La evaluación de psicodiagnóstico es un proceso clínico, técnico y humano que permite comprender en profundidad el funcionamiento emocional, cognitivo, conductual y social de un niño o adolescente.
No se trata solo de “pasar tests”, sino de obtener una visión integral de la persona, entendiendo sus potencialidades, dificultades y el contexto en el que se desenvuelve (familia, escuela, entorno social).
- Objetivo principal
El propósito no es etiquetar, sino comprender para intervenir mejor.
A partir de los resultados del psicodiagnóstico se puede:
- Diseñar una pauta de intervención personalizada.
- Coordinar mejor con colegios, terapeutas o pediatras.
- Orientar a la familia sobre estrategias adecuadas para acompañar al niño.
- Evitar tratamientos inadecuados o prolongados que no se ajusten al perfil real del niño.
- Por qué tiene un coste significativo
Realizar una evaluación de calidad implica:
- Múltiples sesiones clínicas (entrevistas, observaciones, aplicación de pruebas).
- Instrumentos estandarizados y actualizados, que son costosos y requieren licencias profesionales.
- Tiempo de análisis profundo: el psicólogo dedica horas fuera de consulta para corregir, interpretar y redactar un informe técnico y clínico riguroso.
- Formación continua: el profesional invierte constantemente en especializaciones y actualización de test, ética y metodología.
- El coste no solo refleja el tiempo de las sesiones, sino el trabajo técnico, la responsabilidad diagnóstica y la preparación profesional que hay detrás.
- Valor del informe de Psicodiagnóstico
Un buen informe:
- Resume de forma comprensible resultados complejos.
- Contiene una hipótesis diagnóstica sólida, sustentada en evidencia.
- Ofrece recomendaciones concretas para la familia, la escuela y otros profesionales.
- Sirve como documento de referencia clínica para intervenciones futuras, reevaluaciones o derivaciones médicas.
- Repercusiones de no realizar una buena evaluación
Sin un diagnóstico claro, se corre el riesgo de:
- Aplicar intervenciones poco efectivas o contraproducentes.
- Sobrestimar o subestimar las capacidades del niño.
- Generar frustración familiar y escolar por falta de comprensión real del problema.
- Retrasar el avance emocional, académico o social del menor.
- Beneficios para la familia
- Entiende mejor qué le ocurre realmente al niño y cómo acompañarlo.
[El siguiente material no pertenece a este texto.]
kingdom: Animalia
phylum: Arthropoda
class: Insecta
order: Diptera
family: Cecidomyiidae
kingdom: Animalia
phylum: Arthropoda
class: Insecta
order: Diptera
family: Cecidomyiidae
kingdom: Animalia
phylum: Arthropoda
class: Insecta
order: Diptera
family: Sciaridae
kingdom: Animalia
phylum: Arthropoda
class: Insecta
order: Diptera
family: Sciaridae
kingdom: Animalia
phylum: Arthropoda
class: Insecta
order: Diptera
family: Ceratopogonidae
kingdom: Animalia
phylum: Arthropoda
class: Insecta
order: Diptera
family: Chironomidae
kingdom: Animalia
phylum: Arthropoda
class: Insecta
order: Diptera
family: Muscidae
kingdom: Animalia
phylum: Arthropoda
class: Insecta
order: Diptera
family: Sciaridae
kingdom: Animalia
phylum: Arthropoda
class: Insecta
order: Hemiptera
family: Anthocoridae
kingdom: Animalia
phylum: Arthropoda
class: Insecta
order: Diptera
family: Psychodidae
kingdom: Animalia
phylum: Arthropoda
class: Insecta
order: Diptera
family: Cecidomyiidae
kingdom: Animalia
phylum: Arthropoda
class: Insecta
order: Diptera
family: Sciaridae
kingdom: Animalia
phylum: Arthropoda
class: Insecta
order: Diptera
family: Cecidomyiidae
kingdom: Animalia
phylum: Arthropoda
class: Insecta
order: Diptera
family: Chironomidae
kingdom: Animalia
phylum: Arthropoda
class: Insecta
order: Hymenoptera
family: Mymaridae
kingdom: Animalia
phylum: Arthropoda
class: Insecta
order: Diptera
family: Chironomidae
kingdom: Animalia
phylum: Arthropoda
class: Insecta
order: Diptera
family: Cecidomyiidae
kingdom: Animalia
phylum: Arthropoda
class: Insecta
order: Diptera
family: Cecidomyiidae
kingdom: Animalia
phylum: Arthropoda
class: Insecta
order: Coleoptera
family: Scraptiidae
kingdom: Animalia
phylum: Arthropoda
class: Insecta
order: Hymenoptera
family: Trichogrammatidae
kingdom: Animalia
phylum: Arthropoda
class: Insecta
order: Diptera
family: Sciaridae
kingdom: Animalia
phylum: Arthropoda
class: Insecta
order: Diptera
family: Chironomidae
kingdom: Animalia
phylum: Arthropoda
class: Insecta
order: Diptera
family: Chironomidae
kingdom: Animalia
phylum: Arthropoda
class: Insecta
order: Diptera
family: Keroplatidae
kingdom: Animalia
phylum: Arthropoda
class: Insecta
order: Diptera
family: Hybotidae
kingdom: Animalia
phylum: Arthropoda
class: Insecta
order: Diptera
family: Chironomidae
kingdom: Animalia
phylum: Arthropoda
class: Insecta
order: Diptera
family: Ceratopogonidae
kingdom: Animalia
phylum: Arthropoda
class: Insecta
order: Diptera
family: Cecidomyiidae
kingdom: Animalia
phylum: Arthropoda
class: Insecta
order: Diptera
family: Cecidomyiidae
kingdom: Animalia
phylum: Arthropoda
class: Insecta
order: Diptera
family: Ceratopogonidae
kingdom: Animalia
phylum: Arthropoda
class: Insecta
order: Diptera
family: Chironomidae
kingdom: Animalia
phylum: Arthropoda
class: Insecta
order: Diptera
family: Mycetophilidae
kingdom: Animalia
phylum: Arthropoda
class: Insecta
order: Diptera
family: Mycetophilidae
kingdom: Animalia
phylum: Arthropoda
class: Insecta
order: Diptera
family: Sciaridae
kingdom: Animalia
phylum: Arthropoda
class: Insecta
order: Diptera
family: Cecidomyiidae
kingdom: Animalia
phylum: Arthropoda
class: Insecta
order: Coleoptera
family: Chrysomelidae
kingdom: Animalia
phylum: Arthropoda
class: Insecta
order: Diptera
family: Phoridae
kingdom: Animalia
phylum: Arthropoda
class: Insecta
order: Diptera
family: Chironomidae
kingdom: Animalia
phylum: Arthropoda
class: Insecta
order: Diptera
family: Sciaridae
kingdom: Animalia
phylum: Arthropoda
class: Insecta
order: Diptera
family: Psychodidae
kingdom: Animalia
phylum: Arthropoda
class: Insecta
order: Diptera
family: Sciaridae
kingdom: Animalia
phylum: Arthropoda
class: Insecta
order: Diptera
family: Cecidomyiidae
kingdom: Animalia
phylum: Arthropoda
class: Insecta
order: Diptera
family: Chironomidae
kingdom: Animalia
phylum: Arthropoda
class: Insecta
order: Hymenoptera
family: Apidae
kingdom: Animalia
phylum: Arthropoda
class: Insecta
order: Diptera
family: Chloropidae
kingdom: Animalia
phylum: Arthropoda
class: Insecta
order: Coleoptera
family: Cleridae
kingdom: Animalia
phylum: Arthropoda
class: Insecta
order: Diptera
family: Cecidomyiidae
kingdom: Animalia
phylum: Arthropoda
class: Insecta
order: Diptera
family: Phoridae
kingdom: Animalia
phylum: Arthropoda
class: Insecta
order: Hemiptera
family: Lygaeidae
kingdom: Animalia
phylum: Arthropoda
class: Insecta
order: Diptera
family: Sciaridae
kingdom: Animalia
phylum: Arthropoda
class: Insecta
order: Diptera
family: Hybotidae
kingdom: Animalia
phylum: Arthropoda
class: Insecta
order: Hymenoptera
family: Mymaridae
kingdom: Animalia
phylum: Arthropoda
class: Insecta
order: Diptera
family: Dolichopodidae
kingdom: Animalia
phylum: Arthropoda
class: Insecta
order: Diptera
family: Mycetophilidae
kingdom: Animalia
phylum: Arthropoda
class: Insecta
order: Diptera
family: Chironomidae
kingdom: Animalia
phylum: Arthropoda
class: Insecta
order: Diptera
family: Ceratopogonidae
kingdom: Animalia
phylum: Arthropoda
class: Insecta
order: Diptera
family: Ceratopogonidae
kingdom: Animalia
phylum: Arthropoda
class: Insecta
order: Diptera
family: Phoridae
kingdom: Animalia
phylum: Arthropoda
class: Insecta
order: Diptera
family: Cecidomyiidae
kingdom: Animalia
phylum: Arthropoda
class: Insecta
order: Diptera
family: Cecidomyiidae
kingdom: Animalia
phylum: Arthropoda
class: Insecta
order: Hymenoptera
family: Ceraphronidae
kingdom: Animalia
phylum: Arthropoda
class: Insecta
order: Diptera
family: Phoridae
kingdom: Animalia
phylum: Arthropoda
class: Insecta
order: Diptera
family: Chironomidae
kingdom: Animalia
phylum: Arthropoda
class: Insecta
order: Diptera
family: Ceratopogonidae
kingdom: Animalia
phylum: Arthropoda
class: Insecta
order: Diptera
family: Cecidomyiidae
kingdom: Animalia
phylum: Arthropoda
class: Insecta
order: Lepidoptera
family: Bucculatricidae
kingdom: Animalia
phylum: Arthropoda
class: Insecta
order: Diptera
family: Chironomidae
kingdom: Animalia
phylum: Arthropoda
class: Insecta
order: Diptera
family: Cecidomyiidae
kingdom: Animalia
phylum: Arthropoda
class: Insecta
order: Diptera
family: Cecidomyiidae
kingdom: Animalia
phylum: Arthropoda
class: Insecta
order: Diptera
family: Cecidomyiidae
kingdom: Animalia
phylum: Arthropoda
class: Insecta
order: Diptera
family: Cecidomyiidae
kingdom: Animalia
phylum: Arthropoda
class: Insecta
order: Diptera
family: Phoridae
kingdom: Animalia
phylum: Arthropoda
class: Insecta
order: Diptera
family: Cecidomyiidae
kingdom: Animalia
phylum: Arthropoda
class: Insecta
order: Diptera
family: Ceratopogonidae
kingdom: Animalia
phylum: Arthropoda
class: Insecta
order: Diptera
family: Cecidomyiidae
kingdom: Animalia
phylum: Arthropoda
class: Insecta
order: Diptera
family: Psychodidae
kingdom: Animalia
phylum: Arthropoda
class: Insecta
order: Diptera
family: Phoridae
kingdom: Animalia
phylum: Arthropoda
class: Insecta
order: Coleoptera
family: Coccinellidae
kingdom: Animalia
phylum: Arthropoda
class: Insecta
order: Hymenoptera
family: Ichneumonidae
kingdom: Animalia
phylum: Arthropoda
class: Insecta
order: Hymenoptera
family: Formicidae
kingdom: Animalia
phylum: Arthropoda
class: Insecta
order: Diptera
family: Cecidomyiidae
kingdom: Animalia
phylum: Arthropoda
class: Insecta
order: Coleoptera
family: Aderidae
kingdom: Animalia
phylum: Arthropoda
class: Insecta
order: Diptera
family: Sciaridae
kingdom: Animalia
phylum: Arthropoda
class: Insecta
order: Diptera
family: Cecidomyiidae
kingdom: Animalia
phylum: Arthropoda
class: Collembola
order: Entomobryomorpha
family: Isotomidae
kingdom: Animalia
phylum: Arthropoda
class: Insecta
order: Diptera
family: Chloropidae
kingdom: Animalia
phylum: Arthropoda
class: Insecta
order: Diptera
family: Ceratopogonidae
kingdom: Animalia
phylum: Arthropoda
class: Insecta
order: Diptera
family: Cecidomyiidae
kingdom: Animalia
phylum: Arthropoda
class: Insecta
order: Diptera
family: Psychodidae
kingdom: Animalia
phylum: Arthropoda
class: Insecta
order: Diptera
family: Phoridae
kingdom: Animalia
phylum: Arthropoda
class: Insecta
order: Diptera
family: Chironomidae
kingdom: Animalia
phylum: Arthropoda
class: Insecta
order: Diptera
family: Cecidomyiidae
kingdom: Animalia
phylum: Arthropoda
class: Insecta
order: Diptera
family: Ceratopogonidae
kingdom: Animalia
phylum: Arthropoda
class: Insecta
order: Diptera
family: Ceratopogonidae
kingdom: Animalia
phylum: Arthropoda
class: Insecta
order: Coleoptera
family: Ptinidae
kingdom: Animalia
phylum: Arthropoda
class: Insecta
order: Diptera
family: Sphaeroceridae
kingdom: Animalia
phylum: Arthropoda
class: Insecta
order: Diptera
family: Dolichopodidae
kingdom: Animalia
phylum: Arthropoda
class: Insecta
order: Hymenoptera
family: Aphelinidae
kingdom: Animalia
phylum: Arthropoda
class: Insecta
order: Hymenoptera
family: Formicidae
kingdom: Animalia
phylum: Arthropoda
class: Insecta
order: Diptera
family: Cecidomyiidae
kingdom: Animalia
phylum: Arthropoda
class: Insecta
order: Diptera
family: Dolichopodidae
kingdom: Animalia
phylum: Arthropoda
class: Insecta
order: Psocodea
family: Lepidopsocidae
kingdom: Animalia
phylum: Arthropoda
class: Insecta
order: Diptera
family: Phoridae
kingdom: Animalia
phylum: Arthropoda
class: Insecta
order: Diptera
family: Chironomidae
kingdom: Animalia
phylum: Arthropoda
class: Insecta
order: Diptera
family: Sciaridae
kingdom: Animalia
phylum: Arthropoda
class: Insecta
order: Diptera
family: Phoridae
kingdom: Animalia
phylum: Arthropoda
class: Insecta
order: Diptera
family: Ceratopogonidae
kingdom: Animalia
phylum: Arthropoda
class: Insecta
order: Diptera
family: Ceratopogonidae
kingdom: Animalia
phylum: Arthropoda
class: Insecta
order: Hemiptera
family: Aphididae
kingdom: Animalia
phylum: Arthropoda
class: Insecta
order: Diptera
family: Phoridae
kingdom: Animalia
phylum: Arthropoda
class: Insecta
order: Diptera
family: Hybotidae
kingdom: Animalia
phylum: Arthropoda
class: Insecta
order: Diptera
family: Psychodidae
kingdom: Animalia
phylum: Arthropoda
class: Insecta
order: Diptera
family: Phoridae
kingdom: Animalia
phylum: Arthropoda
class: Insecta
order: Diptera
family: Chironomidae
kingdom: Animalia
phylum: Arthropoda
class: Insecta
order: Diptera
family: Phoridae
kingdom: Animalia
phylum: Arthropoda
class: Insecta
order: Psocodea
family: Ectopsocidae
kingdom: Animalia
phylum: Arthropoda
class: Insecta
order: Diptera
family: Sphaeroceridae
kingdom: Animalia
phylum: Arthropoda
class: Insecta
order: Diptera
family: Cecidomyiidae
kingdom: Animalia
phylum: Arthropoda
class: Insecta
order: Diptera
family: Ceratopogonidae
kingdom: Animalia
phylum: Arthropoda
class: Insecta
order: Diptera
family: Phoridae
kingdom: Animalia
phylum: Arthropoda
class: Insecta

- Recibe orientaciones concretas y realistas.
- Disminuye la angustia de la incertidumbre.
- Se convierte en parte activa del proceso terapéutico.
- Invertir en una evaluación de psicodiagnóstico profesional es invertir en conocimiento, en tiempo y en un futuro más claro para el niño.
- Es la base necesaria para cualquier intervención responsable y efectiva, y un acto de cuidado y respeto hacia su desarrollo emocional y cognitivo.
Ana Isabel Rozas Prieto
Psicóloga General Sanitaria / Nº de Col. CL-2813
Especialista en Neuropsicología Infantil.